--- Exercise text Enclosed Below ---

California Supremes Equate Domestic Partnerships With Marriage

The concept of marriage took another blow in California yesterday:

A country club must offer spousal discounts to same-sex domestic partners, the California Supreme Court ruled Monday, saying that a San Diego golf course discriminated against lesbians when relatives of married members played for free.

Deciding a case brought against Bernardo Heights Country Club in San Diego, the court said that allowing the families of married members to golf free while charging the partners of gay members constitutes "impermissible marital status discrimination."

Let me interrupt here for a second. What "marital status" does the lesbian couple have? None. Under California law you're either married or not, and a lesbian partnership = not. This ruling would effectively eliminate any kind of differential pricing or policies as it relates to unmarried persons, regardless of their relationship.

Never mind the fact that this club is a private enterprise which should have the right of free association under the Constitution, and with that right the privilege of deciding who may or may not be members. The Supremes don't like the idea that people who fit the traditional definition of marriage might get a break here or there that other partnerships don't get.
While businesses might have once claimed a legitimate business interest for maintaining different policies for married couples and gay members who cannot legally wed, such distinctions are no longer justified under a sweeping domestic-partner law that took effect Jan. 1, the court said.

"The Legislature has made it abundantly clear that an important goal of the Domestic Partner Act is to create substantial legal equality between domestic partners and spouses," Associate Justice Carlos Moreno wrote for a five-judge majority. "We interpret this language to mean that there shall be no discrimination in the treatment of registered domestic partners and spouses."

I disagree that the Legislature "made it abundantly clear" that their goal in this law was to equate domestic partnership with marriage, because if they had made that clear, the law would never have been passed. Even the highly liberal California State Legislature wouldn't have been able to pull that off in a state where 62% of the voters agreed to define marriage as being between one man and one woman.

--- End of Enclosed Exercise text ---
--- Records shown Enclosed Below ---

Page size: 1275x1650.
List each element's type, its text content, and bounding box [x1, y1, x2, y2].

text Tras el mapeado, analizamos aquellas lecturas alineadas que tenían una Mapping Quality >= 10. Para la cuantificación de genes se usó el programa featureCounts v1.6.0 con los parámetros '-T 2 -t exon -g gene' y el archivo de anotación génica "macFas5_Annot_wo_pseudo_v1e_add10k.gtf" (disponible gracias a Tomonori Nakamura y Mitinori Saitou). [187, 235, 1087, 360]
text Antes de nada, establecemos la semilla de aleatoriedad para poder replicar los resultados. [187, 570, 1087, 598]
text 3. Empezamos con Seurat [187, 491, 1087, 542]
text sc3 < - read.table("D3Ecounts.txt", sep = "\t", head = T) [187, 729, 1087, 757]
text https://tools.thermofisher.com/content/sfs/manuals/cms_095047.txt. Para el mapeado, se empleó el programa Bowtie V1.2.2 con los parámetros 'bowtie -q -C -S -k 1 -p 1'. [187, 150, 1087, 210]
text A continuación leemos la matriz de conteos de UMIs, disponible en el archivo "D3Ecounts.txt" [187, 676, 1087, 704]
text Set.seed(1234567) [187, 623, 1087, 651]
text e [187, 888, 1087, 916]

--- End of Enclosed Records shown ---

## Required work
[1] From the post on the California domestic partnership ruling, extract the passage starting at "While businesses might" and ending at "the court said.".
[2] Sum up the post on the California domestic partnership ruling in two sentences.

## Written responses
[1]
While businesses might have once claimed a legitimate business interest for maintaining different policies for married couples and gay members who cannot legally wed, such distinctions are no longer justified under a sweeping domestic-partner law that took effect Jan. 1, the court said.

[2] The California Supreme Court ruled that Bernardo Heights Country Club in San Diego must give same-sex domestic partners the spousal discounts it gives married members, calling the difference impermissible marital status discrimination under the domestic-partner law that took effect Jan. 1. The post objects that a lesbian partnership has no marital status under California law, that a private club should be free to decide its members, and that the Legislature never made clear it meant to equate domestic partnership with marriage in a state where 62% of voters defined marriage as between one man and one woman.